Romantic as the relationship looks now, Manning’s days with the Saints weren’t always wine and roses. He was sacked more than 300 times behind New Orleans’ porous offensive line, and so often and so memorably by Rams’ tough front four that he once offered to be the presenter for Jack Youngblood when he entered the Hall of Fame.
“He wouldn’t have gotten in,” Manning said, “without having me to sack.”
He was eight years into his career before producing his one and only non-losing season (8-8, in 1979), only to have the Saints promptly nosedive to 1-15 the season after. Midway through that one, fans began showing up at the Superdome with grocery bags on their heads, and more than once, Archie told Olivia to leave the boys home rather than watch him get mercilessly booed in person.
Even the one game the Saints won that season wound up being a net loss for Archie. After beating the Jets in New York, he hurried out of the locker room without knotting his tie and then stopped on the way to the team bus to sign some autographs. A kid ran by, grabbed his necktie and took off. Manning stepped on the bus without it and wound up getting fined for violating the Saints’ dress code.
Yet the harsh memories faded soon enough. As the three boys became standout athletes at Newman High, the Mannings became fixtures on the sidelines and in car pools. What no one could have known at the time, Archie, included, is how far they would go. He was surprised when Cooper and Peyton, neither much taller than a pair of football pants, announced they were going into the family business. All these years later, Archie continues to insist all three boys learned more of the craft from each other than they ever inherited from him.
Cooper, now 36, never quite made it to the top. He was a promising wide receiver at Ole Miss who had to quit playing following surgery to correct a chronic spinal condition.
“I try to put myself in his shoes and it would be hard to take,” Eli said in an interview during Super Bowl week two years ago. “But I never heard him have a regret, any bitterness or complaints. He got his cards and played them the right way.”
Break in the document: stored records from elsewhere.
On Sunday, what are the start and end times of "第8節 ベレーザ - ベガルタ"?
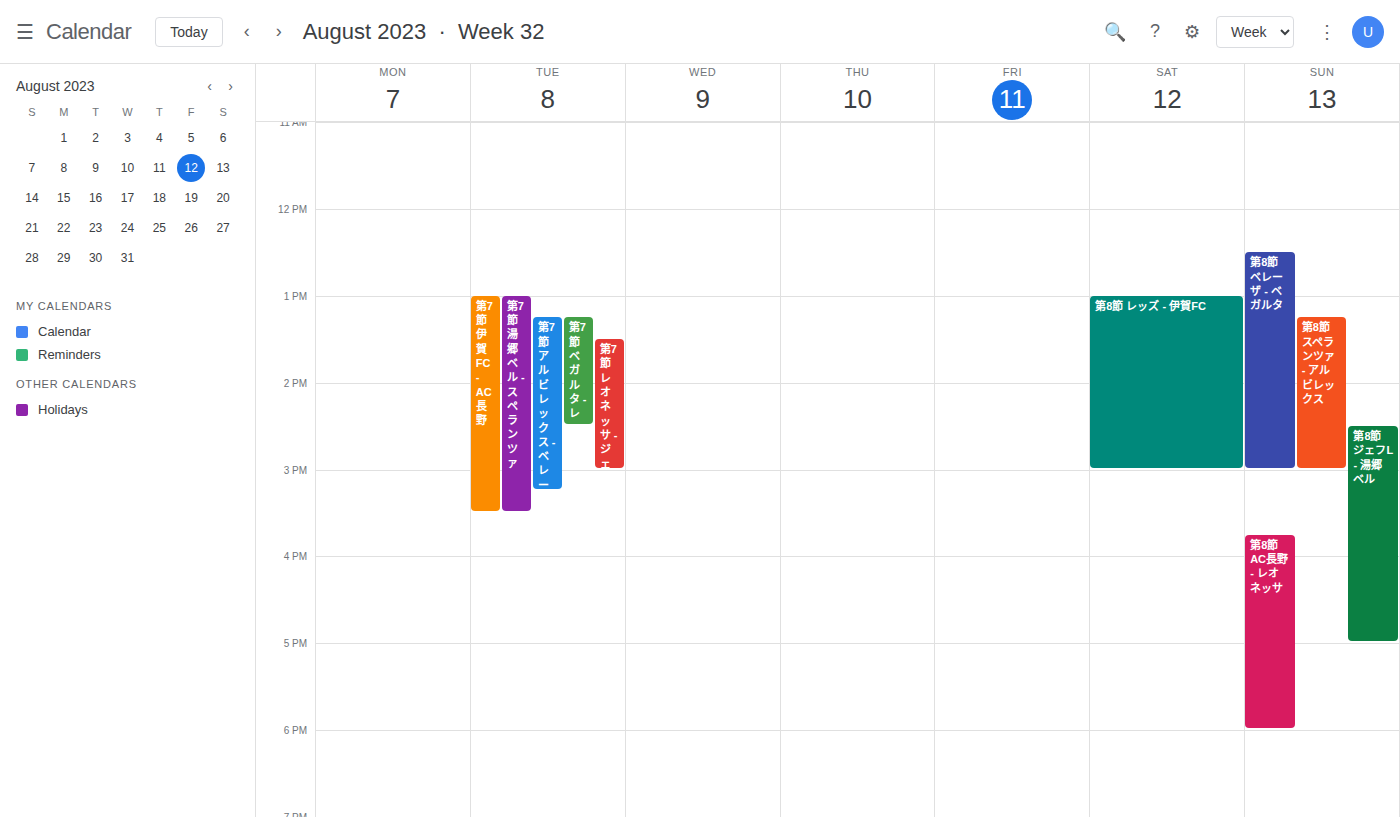
12:30 PM to 3:00 PM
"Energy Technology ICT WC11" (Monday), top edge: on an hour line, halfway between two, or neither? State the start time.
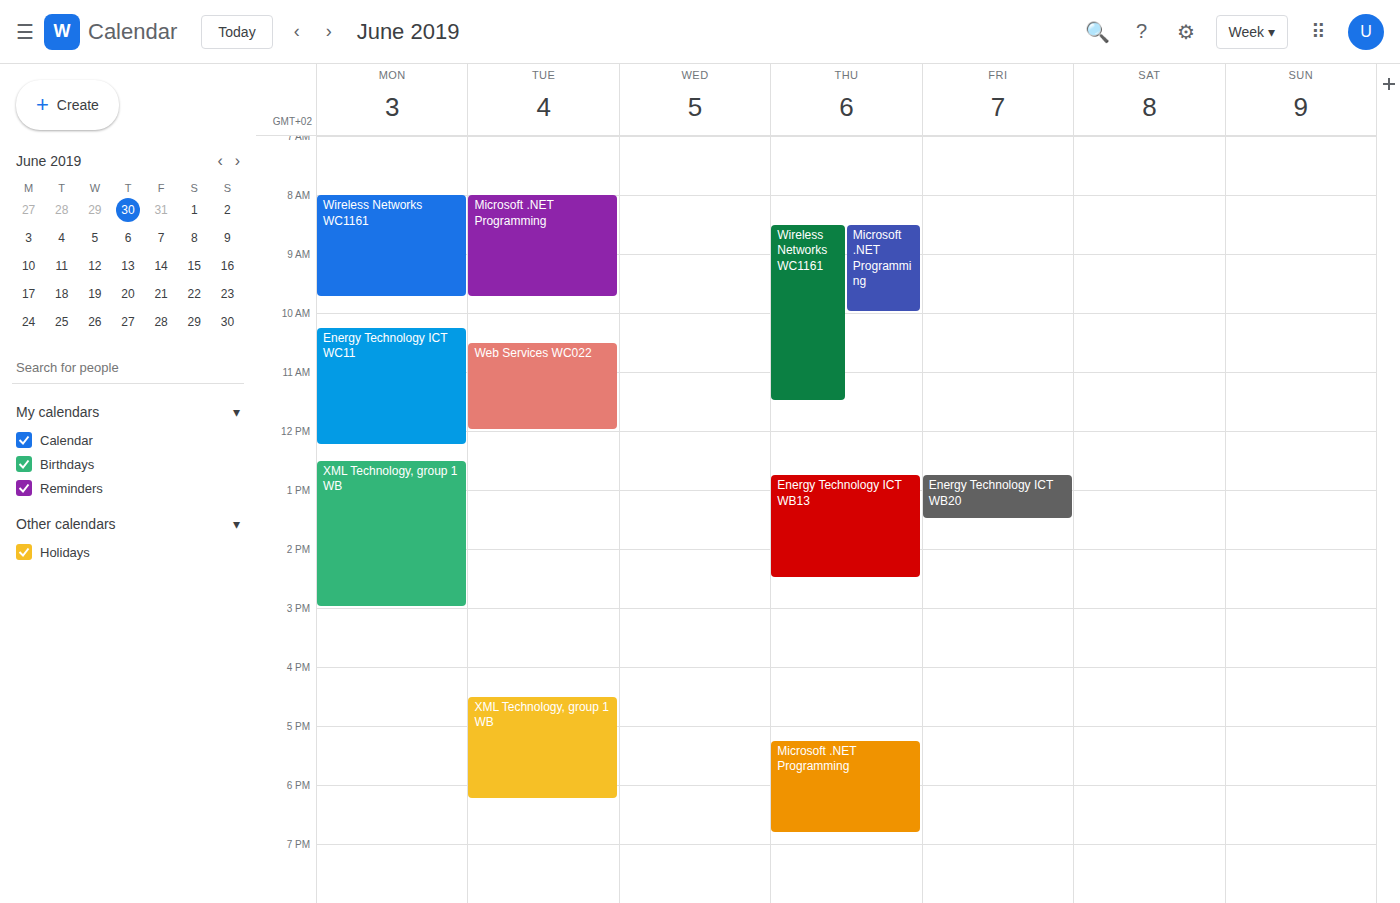
10:15 AM -- neither: a quarter of the way from the 10 AM line to the 11 AM line.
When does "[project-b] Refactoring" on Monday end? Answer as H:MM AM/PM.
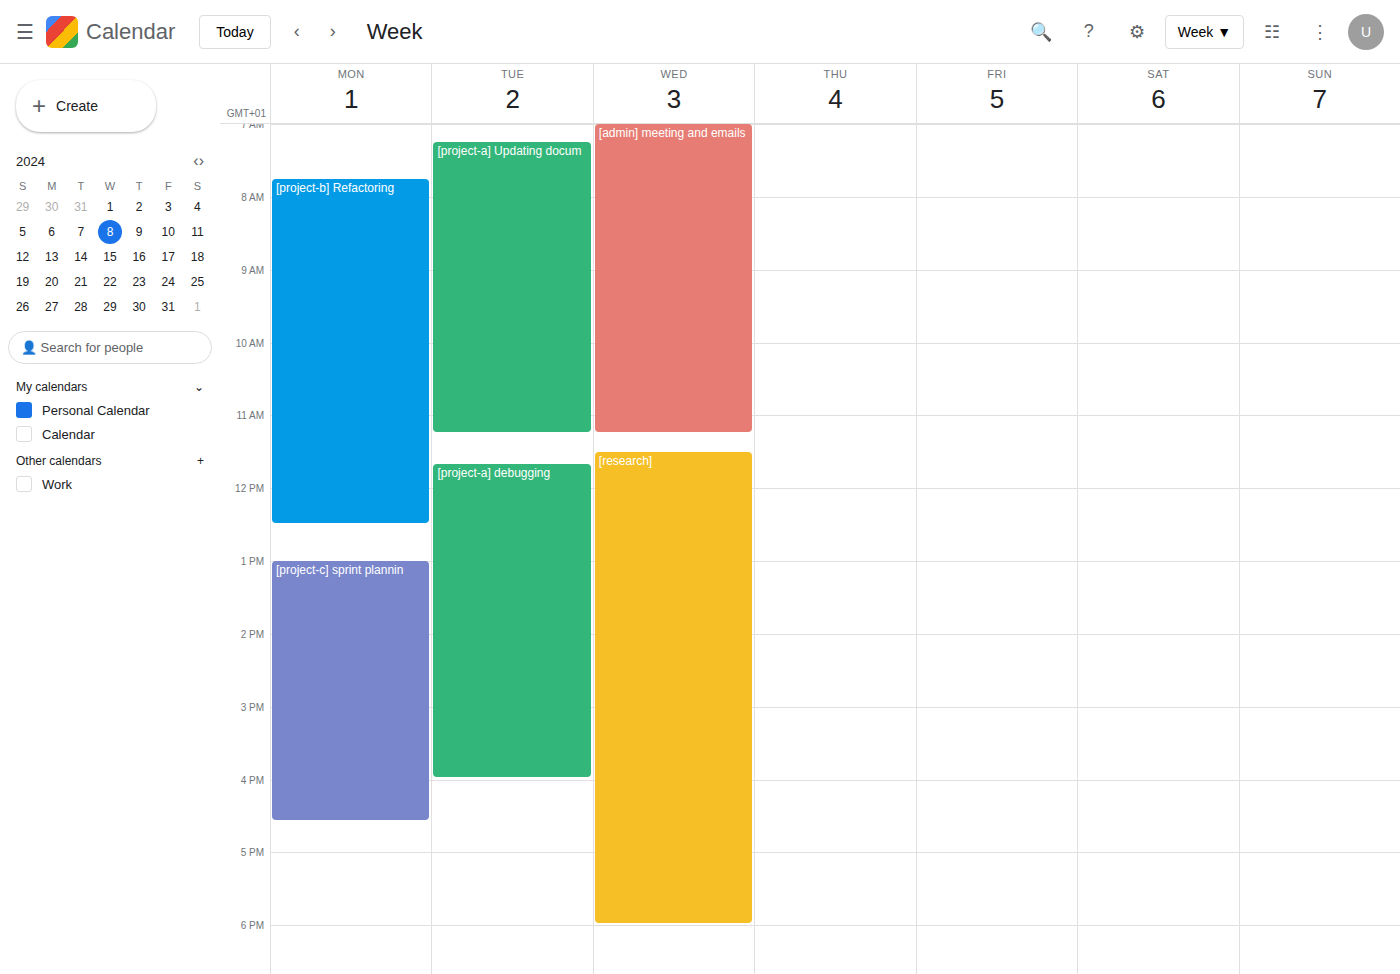
12:30 PM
The rise of Peyton, who was two years behind Cooper, was much easier to predict. Peyton was serious enough about the game that when he switched from flag football to tackle in seventh grade, he spent weeks mastering the footwork of the dropback and made Eli learn to snap the ball like a real center — including with the laces up — instead of from the side.
Eli was five years younger than Peyton, and much more easygoing and content to soak the lessons up. But no sooner had he collected a Super Bowl ring and MVP trophy to match the hardware Peyton brought home from the 2007 Super Bowl than Eli demanded a new position the next time the Mannings gathered in the backyard for a pickup game.
“Maybe,” Eli joked at the time, “I can be a receiver now.”
And yet, when Archie was asked whether Eli’s first Super Bowl visit started a fire under his hypercompetitive brother, he ducked the question.
“I don’t go there. I knew I was going to get that question,” he said. “I don’t want to sound greedy. I’m a parent.”
Then, a moment later, Archie added, “After Peyton won, he never seemed like, ’This is it.’ I never saw him drop off in his preparation or anything.”
Still, brothers have always pushed each other, even in the NFL. According to research from the NFL, by the year in 2007, the year Eli won his title, there had been nine instances where a set of brothers, like the Mannings, succeeded their father into the league.
But from where Archie stands, it looks like nothing more than a little bit of serendipity. Given one more chance to frame his own contribution, Manning rubbed his chin.
“They’re good listeners,” he said, “and the one thing I always told them was ’Don’t ever take a win for granted. They’re hard to get.”’
Then Archie paused, looked back in the direction of Peyton’s teammates celebrating in the Colts locker room and said to no one in particular, “They’re awfully hard to get.”